Norma G. García (born October 5, 1950) is an American politician of Hispanic descent. She was mayor of Mercedes, Texas from 1986 to 1993.

The daughter of Zacarias H. Garza and Olivia Cavazos, she was born Norma Linda Garza in Donna, Texas, attended high school there and studied stenography at a San Antonio community college. She worked as an interviewer for the Texas Employment Commission in Donna and, then moved to Mercedes in 1978 after she married Jorge Antonio García. The couple had three children. She took a real estate course at Texas Southmost College in Brownsville, earning her real estate sales agent license in 1984.

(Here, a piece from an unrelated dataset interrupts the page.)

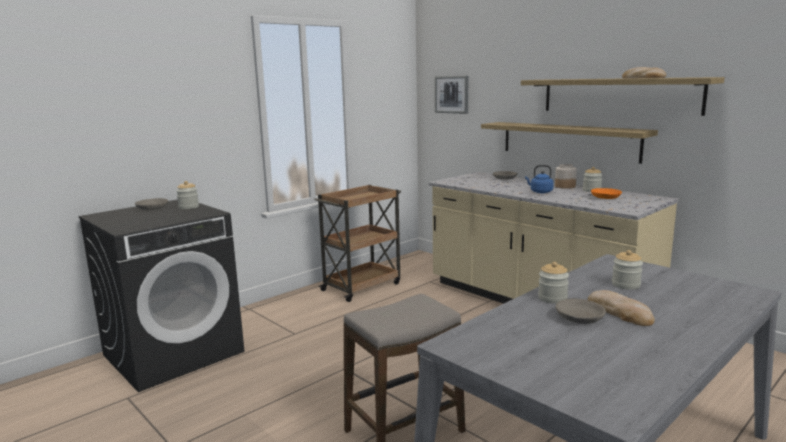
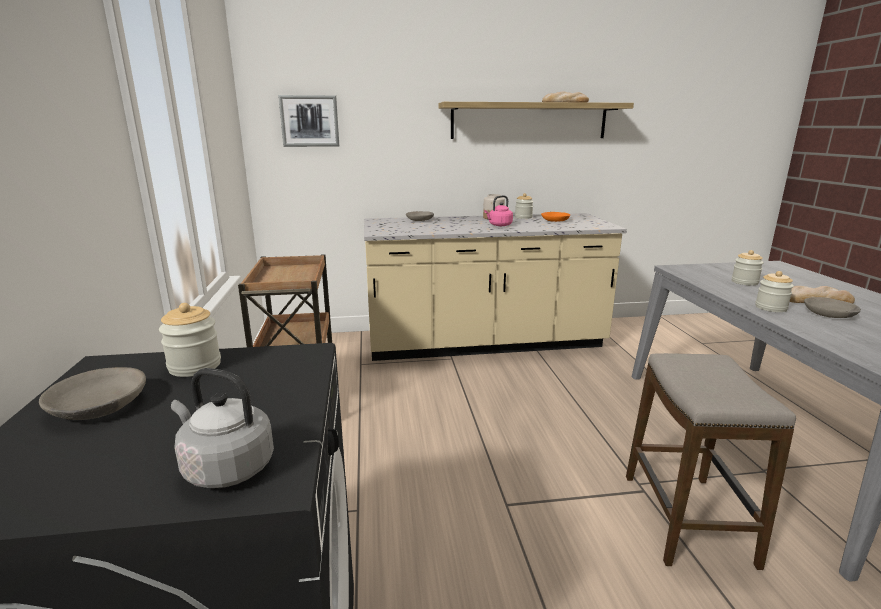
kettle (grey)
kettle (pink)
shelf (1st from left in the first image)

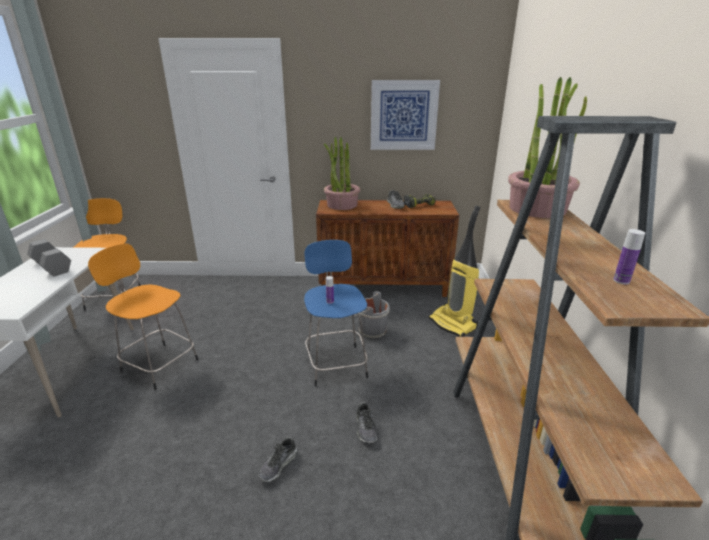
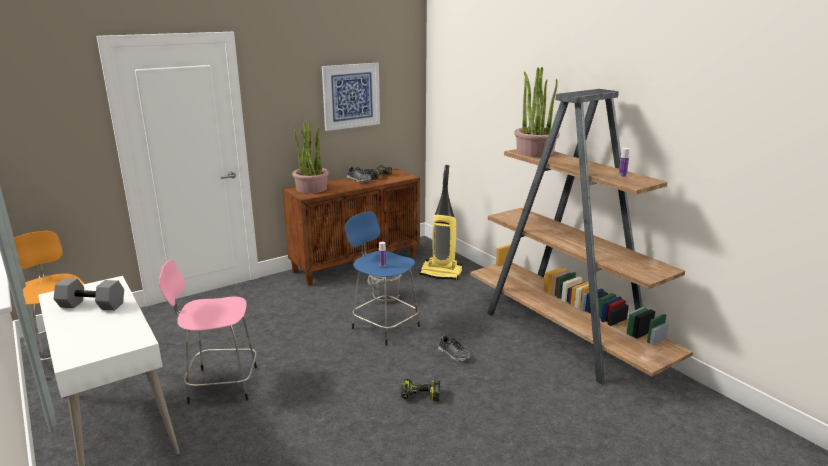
stool (pink)
power drill (2nd from left)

García ran unsuccessfully for a seat on Mercedes city council in 1984. In 1986, she became a legislative assistant for Juan Hinojosa. She was named chair of the Hidalgo County Urban County Association. Also in 1986, she was elected mayor for Mercedes, the first woman to serve in that post, and went on to serve three terms, the maximum permitted by the city's charter. She was elected treasurer for Hidalgo County in 1994 and was reelected five times, most recently in 2015.

In 1992, she was named Mayor of the Year by the Association of Hispanic Municipal Officials; García was a founding member of that organization. She has served on the board of directors of the Lower Rio Grande Valley Development Council and served four terms as the Council's president. She was named Outstanding County Treasurer of Texas in 2007.